Das Klima ist überwiegend kontinental geprägt. Warme Sommer, kühle Nächte, Nebel im Herbst und die Nähe zu Alpen und Apennin sorgen für lange Reifezeiten und eine ausgeprägte Aromenausbildung. Besonders Nebbiolo profitiert von diesen Bedingungen: Die spät reifende rote Sorte braucht Zeit, bringt dafür aber Weine mit großer Tiefe, Spannung und Lagerfähigkeit hervor.
Die Böden sind je nach Gebiet unterschiedlich. In den Langhe und im Roero finden sich häufig kalkhaltige Mergel-, Sand- und Tonböden, während im Monferrato ebenfalls Kalk, Lehm und Sand eine wichtige Rolle spielen. Diese Vielfalt prägt den Charakter der Weine deutlich und erklärt, warum einzelne Orte und Lagen im Piemont so klar unterscheidbare Weinstile hervorbringen.

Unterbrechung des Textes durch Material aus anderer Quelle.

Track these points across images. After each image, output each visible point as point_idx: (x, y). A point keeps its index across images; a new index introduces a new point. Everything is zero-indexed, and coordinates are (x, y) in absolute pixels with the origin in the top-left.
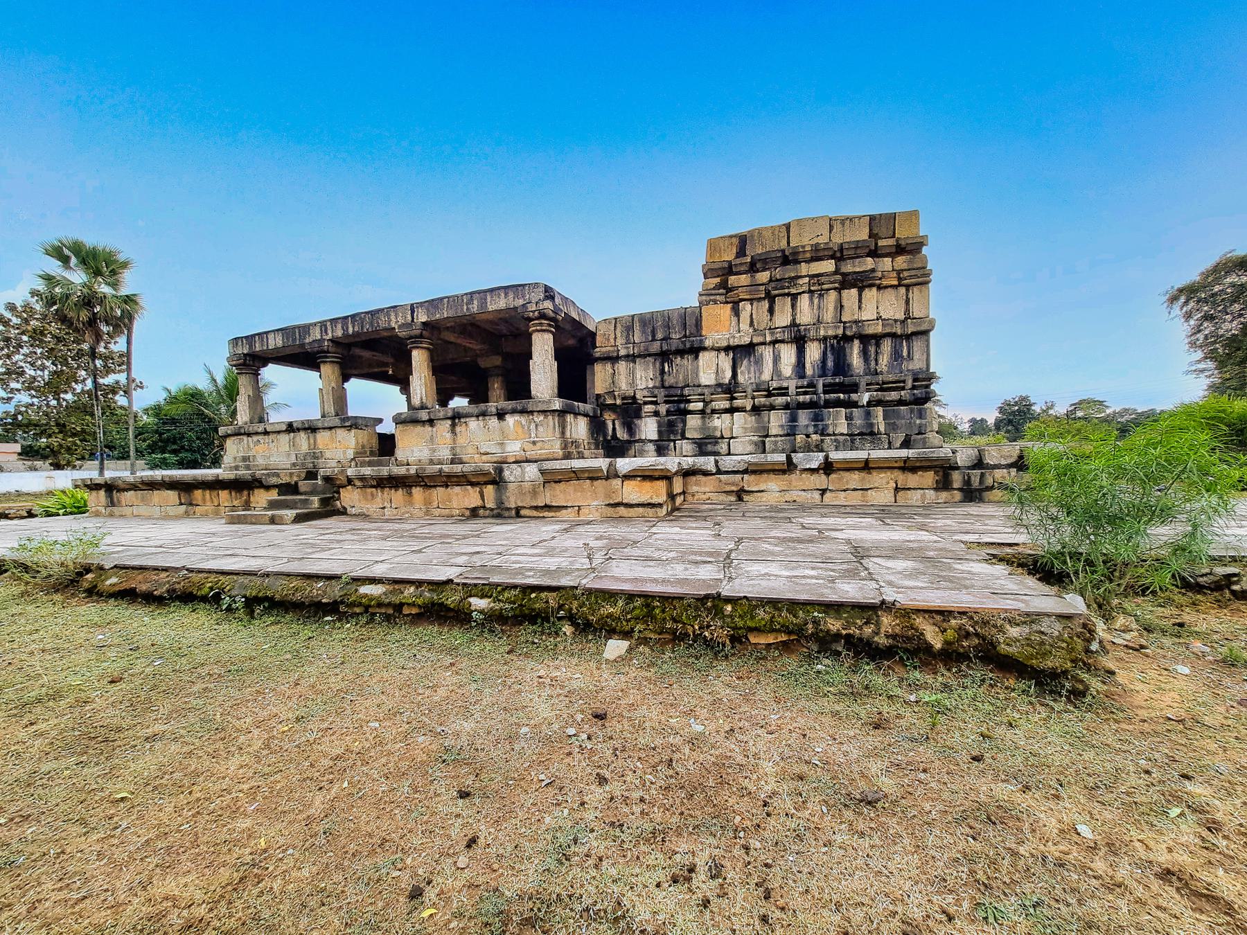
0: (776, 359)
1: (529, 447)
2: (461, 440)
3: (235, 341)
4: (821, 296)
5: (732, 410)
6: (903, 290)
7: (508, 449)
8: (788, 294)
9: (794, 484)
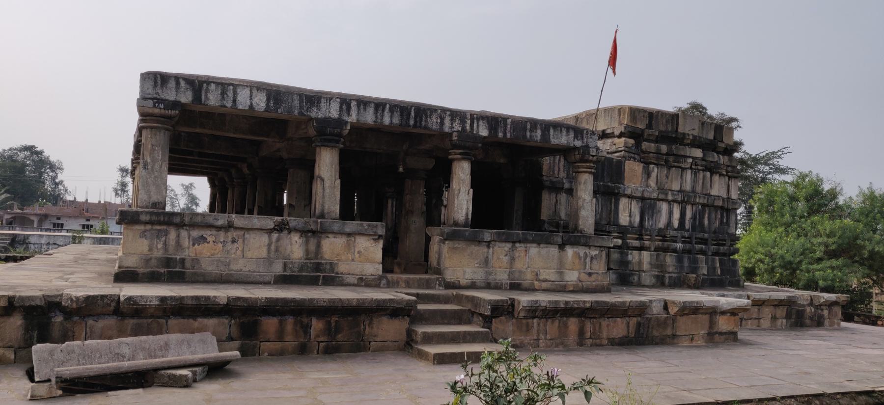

Die wichtigste Rebsorte für die großen Rotweine des Piemont ist Nebbiolo. Aus ihr entstehen Barolo und Barbaresco, zwei der bekanntesten Weine Italiens. Daneben spielen Barbera und Dolcetto eine große Rolle. Bei den Weißweinen sind vor allem Arneis, Cortese und Moscato wichtig.
Stilistisch steht das Piemont für elegante, strukturierte und herkunftsgeprägte Weine. Nebbiolo zeigt oft helle rote Frucht, Rosen, Teer, Gewürze, feine Säure und markante Tannine. Barbera bringt saftige Frucht und Frische, Dolcetto wirkt meist weicher und zugänglicher. Insgesamt verbinden die besten Weine des Piemont Kraft, Finesse, Tiefe und eine sehr eigenständige italienische Eleganz.